**Your goal:**
Starting at the line that contains "index dip: (1083, 756)" and ending at the line that contains "pinky dip: (1230, 762)", the lines below are to be given again exactly, with nothing added.

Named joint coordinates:
──────────────────────────────

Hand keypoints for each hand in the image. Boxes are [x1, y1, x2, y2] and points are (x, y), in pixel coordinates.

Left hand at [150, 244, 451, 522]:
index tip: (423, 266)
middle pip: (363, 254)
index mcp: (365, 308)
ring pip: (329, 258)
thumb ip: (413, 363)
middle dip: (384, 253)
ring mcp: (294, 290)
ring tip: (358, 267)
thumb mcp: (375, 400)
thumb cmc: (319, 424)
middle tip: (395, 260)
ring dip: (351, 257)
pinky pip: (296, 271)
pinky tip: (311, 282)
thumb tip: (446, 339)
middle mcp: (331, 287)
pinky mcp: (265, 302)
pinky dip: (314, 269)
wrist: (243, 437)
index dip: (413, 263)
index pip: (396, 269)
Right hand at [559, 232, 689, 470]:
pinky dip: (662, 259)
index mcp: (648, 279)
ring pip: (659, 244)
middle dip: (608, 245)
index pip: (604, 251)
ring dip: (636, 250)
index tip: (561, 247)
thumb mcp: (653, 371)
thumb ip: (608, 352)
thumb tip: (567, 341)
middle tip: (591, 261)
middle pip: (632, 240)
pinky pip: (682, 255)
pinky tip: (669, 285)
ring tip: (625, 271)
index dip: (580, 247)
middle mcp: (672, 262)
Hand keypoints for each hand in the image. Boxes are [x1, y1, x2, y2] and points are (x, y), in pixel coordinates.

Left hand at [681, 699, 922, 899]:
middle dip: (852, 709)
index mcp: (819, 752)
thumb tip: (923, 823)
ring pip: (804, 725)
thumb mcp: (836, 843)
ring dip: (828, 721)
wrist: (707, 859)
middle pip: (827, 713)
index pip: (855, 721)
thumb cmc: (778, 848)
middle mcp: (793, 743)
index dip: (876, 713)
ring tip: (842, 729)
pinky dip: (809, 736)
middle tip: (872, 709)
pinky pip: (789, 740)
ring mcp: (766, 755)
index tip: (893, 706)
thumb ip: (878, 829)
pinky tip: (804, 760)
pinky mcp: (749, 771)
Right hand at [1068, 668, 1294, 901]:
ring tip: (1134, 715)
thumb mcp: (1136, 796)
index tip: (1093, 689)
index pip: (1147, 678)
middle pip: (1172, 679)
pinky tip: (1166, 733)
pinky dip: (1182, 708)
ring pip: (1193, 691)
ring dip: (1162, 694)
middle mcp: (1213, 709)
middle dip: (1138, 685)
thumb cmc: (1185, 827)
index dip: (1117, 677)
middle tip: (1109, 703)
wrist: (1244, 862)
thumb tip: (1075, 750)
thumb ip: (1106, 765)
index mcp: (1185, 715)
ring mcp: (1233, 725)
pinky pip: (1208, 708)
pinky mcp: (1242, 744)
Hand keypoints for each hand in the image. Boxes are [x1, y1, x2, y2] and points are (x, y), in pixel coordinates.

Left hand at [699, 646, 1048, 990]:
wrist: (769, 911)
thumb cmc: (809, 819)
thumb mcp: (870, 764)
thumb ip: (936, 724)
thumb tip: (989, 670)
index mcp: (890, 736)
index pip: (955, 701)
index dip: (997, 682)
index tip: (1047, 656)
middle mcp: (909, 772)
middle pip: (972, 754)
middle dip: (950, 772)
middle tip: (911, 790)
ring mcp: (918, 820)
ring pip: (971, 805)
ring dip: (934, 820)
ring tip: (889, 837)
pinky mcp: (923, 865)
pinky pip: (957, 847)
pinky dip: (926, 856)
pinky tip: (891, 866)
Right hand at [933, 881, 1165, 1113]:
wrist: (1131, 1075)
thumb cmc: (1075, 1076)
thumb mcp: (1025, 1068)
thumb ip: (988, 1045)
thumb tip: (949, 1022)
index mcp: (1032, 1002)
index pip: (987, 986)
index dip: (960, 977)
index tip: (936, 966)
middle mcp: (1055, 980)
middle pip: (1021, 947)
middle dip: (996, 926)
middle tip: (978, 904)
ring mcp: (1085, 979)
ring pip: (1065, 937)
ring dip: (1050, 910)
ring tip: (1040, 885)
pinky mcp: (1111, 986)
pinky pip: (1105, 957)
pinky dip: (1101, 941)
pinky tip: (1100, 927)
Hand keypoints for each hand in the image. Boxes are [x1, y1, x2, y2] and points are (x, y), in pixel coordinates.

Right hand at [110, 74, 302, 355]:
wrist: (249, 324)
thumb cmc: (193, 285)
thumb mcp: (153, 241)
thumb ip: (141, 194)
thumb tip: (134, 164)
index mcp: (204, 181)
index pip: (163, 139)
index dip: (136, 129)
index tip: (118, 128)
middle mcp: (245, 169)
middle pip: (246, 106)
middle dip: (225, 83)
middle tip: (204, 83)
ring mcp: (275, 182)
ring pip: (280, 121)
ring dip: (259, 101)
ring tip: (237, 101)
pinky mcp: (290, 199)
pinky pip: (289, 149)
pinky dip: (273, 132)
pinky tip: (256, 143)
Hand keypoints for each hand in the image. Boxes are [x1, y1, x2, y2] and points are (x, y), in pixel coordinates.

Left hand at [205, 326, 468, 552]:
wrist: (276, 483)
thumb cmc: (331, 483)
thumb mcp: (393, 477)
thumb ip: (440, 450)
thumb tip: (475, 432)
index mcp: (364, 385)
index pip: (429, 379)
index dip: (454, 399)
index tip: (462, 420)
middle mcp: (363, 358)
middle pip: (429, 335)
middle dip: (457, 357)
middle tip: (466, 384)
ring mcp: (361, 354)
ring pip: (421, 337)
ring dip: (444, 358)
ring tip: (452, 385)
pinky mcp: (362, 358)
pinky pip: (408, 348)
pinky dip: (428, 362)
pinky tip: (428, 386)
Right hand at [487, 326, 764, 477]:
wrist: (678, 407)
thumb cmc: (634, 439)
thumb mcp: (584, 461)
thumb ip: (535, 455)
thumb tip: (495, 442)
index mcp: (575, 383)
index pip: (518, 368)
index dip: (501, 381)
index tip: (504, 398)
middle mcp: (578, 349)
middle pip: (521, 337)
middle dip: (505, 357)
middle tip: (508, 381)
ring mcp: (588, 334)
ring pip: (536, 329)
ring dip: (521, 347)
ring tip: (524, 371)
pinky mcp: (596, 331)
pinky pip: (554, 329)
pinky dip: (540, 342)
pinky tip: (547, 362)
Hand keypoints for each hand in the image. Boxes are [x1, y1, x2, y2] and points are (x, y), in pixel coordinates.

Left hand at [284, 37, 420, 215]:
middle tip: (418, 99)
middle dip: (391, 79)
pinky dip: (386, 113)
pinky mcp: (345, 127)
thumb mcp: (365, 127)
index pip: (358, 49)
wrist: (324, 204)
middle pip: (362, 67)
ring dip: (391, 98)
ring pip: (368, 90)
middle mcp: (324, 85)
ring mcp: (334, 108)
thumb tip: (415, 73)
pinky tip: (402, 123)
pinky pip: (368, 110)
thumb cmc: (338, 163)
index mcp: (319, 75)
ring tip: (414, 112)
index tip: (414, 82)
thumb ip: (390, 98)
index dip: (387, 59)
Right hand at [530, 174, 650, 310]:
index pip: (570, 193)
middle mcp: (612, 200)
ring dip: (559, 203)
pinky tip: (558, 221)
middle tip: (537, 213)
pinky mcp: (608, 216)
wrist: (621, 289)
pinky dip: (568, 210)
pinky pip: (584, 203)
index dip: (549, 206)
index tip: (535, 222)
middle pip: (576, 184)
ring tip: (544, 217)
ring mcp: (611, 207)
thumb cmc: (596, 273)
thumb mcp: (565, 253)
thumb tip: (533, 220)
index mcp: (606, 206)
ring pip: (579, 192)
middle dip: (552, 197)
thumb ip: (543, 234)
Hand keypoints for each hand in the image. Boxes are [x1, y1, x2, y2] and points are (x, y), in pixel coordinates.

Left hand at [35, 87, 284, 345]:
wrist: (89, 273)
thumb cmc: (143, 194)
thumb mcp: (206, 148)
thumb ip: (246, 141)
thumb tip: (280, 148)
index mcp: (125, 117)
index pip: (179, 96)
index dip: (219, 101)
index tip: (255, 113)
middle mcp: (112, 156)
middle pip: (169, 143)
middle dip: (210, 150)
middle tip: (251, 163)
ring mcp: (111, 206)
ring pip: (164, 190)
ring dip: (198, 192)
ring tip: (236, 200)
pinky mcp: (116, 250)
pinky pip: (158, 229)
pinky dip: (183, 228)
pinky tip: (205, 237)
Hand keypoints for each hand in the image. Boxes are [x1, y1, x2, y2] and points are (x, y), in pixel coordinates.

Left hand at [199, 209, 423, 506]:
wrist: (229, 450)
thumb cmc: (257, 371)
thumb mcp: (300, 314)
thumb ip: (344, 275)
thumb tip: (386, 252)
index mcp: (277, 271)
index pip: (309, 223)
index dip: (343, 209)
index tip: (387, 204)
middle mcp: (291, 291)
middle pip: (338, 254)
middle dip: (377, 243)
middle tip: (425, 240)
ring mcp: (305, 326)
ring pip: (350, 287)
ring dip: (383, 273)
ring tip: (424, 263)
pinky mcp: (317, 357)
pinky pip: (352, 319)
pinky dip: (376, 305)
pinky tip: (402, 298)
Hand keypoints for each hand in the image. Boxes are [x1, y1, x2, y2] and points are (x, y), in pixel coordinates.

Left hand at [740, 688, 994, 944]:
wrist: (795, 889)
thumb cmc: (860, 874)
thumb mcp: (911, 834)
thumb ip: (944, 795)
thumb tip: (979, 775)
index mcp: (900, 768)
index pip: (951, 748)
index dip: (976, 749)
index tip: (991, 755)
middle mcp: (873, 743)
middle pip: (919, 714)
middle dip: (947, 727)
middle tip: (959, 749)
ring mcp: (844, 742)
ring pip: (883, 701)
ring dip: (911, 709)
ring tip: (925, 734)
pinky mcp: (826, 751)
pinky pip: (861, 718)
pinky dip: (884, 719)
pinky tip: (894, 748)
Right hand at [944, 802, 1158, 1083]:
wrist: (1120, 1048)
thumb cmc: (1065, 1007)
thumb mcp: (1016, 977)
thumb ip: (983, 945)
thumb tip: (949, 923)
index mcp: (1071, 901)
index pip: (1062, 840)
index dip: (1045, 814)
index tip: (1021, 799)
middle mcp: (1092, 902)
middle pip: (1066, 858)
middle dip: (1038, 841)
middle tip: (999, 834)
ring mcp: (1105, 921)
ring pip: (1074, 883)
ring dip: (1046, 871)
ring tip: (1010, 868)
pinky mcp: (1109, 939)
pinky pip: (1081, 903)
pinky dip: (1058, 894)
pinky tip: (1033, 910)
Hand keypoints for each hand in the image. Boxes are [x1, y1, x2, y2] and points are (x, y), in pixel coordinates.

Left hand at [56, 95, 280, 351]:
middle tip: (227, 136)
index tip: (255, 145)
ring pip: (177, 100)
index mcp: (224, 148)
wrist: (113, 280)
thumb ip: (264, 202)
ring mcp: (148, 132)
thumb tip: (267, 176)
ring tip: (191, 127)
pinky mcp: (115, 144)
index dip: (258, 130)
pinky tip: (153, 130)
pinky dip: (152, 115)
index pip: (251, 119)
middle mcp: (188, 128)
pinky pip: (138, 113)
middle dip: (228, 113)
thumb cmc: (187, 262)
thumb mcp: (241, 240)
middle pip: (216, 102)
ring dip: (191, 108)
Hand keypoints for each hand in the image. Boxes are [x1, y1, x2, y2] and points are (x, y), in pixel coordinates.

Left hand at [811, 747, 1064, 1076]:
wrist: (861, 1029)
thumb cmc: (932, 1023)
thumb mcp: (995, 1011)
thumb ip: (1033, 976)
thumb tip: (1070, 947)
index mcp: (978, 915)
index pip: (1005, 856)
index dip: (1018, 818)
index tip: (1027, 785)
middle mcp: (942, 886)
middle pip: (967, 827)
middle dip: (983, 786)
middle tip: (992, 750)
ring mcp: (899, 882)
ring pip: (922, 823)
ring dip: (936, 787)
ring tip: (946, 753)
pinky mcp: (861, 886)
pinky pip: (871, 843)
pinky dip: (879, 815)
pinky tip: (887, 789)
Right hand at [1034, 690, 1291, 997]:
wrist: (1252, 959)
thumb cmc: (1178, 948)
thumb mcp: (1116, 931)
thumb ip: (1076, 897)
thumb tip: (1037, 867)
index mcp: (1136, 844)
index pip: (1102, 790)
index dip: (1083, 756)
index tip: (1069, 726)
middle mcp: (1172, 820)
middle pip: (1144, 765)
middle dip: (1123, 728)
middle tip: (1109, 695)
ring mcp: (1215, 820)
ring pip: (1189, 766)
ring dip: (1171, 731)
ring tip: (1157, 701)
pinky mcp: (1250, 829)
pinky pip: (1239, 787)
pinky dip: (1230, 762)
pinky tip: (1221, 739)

──────────────────────────────

**Response for this exercise:**
index dip: (1083, 756)
index tip: (1069, 726)
middle mcp: (1172, 820)
middle pip: (1144, 765)
middle dip: (1123, 728)
middle tip: (1109, 695)
ring mcp: (1215, 820)
ring pip: (1189, 766)
ring dip: (1171, 731)
ring tip: (1157, 701)
pinky mcp: (1250, 829)
pinky pip: (1239, 787)
pinky dip: (1230, 762)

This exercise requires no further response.